### What you should do
Up to and including the line that contains "Barbara Mucha testet", repeat each line of the data exactly, starting from the first.

### Dataset
= Beginning of Section =
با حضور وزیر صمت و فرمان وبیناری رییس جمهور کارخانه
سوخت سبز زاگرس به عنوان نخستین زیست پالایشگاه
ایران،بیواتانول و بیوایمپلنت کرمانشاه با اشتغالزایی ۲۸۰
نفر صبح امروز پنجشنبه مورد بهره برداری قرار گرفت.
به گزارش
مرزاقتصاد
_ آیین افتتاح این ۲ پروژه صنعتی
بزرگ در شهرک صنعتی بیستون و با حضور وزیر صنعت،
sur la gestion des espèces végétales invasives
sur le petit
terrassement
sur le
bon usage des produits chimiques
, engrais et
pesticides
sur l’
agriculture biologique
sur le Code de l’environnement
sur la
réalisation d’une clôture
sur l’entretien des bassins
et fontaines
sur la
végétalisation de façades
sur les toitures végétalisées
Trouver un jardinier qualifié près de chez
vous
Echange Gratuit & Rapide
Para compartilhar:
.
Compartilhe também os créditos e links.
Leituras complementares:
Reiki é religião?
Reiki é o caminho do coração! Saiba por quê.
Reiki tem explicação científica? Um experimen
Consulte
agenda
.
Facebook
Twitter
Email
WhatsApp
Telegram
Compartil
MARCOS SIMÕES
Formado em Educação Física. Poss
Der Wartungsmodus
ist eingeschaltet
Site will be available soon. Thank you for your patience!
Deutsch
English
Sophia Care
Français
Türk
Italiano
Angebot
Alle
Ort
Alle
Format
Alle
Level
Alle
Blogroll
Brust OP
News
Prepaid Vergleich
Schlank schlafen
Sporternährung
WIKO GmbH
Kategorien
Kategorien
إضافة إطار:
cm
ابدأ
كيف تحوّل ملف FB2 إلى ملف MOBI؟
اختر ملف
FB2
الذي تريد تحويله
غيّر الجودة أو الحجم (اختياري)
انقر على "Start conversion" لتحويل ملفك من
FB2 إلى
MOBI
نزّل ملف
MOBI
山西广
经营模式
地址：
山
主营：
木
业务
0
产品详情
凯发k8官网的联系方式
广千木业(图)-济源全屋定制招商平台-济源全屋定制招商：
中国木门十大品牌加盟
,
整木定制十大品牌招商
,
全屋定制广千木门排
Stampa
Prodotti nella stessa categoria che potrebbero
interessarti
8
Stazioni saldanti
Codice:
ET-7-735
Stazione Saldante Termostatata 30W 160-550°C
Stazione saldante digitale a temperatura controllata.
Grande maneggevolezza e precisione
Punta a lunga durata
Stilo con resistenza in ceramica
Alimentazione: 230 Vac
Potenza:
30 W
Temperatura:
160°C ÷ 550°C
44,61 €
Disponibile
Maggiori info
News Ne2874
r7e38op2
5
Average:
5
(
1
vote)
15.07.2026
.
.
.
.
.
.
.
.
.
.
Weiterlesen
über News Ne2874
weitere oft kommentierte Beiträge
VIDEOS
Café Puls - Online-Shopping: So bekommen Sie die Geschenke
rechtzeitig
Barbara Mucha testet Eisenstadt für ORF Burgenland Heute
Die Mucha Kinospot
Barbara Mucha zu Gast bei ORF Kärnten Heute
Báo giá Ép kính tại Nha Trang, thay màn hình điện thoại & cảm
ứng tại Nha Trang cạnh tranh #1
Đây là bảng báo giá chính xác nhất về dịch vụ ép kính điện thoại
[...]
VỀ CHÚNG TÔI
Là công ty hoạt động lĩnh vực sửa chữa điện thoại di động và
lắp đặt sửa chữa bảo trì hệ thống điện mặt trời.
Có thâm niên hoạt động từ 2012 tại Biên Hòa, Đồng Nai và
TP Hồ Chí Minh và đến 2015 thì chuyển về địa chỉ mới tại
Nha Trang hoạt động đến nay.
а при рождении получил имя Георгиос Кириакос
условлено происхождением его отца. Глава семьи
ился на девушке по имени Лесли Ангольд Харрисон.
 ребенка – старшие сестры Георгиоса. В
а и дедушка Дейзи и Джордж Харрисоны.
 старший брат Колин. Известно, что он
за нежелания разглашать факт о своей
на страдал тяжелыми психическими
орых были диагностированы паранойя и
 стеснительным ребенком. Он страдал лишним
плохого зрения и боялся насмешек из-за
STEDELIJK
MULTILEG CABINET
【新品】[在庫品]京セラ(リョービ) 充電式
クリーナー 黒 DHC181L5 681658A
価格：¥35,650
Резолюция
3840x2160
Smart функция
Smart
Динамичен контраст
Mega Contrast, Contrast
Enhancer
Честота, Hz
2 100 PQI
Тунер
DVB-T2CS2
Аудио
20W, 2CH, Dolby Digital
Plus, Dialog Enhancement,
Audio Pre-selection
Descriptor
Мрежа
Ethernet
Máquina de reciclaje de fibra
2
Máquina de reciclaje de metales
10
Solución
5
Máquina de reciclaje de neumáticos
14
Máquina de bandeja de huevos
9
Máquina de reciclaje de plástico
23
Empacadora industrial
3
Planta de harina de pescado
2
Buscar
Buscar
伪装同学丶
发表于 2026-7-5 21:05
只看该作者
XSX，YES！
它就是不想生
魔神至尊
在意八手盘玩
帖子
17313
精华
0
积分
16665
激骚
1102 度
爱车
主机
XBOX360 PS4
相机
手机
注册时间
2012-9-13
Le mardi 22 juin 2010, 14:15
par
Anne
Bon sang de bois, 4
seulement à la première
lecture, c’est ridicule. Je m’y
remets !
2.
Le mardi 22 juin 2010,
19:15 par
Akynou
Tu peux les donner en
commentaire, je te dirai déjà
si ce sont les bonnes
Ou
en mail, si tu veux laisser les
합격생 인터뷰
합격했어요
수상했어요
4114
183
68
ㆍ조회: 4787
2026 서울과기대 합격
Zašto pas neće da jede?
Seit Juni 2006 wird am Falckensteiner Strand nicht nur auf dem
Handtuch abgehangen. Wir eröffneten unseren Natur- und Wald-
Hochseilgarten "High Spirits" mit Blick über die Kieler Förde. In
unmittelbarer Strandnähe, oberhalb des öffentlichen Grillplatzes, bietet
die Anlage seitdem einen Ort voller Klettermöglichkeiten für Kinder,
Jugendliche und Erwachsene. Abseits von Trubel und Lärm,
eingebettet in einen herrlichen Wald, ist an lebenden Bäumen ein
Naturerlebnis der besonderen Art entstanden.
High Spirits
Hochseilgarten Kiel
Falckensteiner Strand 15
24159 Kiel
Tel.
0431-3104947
= End of Section =
### Written response
با حضور وزیر صمت و فرمان وبیناری رییس جمهور کارخانه
سوخت سبز زاگرس به عنوان نخستین زیست پالایشگاه
ایران،بیواتانول و بیوایمپلنت کرمانشاه با اشتغالزایی ۲۸۰
نفر صبح امروز پنجشنبه مورد بهره برداری قرار گرفت.
به گزارش
مرزاقتصاد
_ آیین افتتاح این ۲ پروژه صنعتی
بزرگ در شهرک صنعتی بیستون و با حضور وزیر صنعت،
sur la gestion des espèces végétales invasives
sur le petit
terrassement
sur le
bon usage des produits chimiques
, engrais et
pesticides
sur l’
agriculture biologique
sur le Code de l’environnement
sur la
réalisation d’une clôture
sur l’entretien des bassins
et fontaines
sur la
végétalisation de façades
sur les toitures végétalisées
Trouver un jardinier qualifié près de chez
vous
Echange Gratuit & Rapide
Para compartilhar:
.
Compartilhe também os créditos e links.
Leituras complementares:
Reiki é religião?
Reiki é o caminho do coração! Saiba por quê.
Reiki tem explicação científica? Um experimen
Consulte
agenda
.
Facebook
Twitter
Email
WhatsApp
Telegram
Compartil
MARCOS SIMÕES
Formado em Educação Física. Poss
Der Wartungsmodus
ist eingeschaltet
Site will be available soon. Thank you for your patience!
Deutsch
English
Sophia Care
Français
Türk
Italiano
Angebot
Alle
Ort
Alle
Format
Alle
Level
Alle
Blogroll
Brust OP
News
Prepaid Vergleich
Schlank schlafen
Sporternährung
WIKO GmbH
Kategorien
Kategorien
إضافة إطار:
cm
ابدأ
كيف تحوّل ملف FB2 إلى ملف MOBI؟
اختر ملف
FB2
الذي تريد تحويله
غيّر الجودة أو الحجم (اختياري)
انقر على "Start conversion" لتحويل ملفك من
FB2 إلى
MOBI
نزّل ملف
MOBI
山西广
经营模式
地址：
山
主营：
木
业务
0
产品详情
凯发k8官网的联系方式
广千木业(图)-济源全屋定制招商平台-济源全屋定制招商：
中国木门十大品牌加盟
,
整木定制十大品牌招商
,
全屋定制广千木门排
Stampa
Prodotti nella stessa categoria che potrebbero
interessarti
8
Stazioni saldanti
Codice:
ET-7-735
Stazione Saldante Termostatata 30W 160-550°C
Stazione saldante digitale a temperatura controllata.
Grande maneggevolezza e precisione
Punta a lunga durata
Stilo con resistenza in ceramica
Alimentazione: 230 Vac
Potenza:
30 W
Temperatura:
160°C ÷ 550°C
44,61 €
Disponibile
Maggiori info
News Ne2874
r7e38op2
5
Average:
5
(
1
vote)
15.07.2026
.
.
.
.
.
.
.
.
.
.
Weiterlesen
über News Ne2874
weitere oft kommentierte Beiträge
VIDEOS
Café Puls - Online-Shopping: So bekommen Sie die Geschenke
rechtzeitig
Barbara Mucha testet Eisenstadt für ORF Burgenland Heute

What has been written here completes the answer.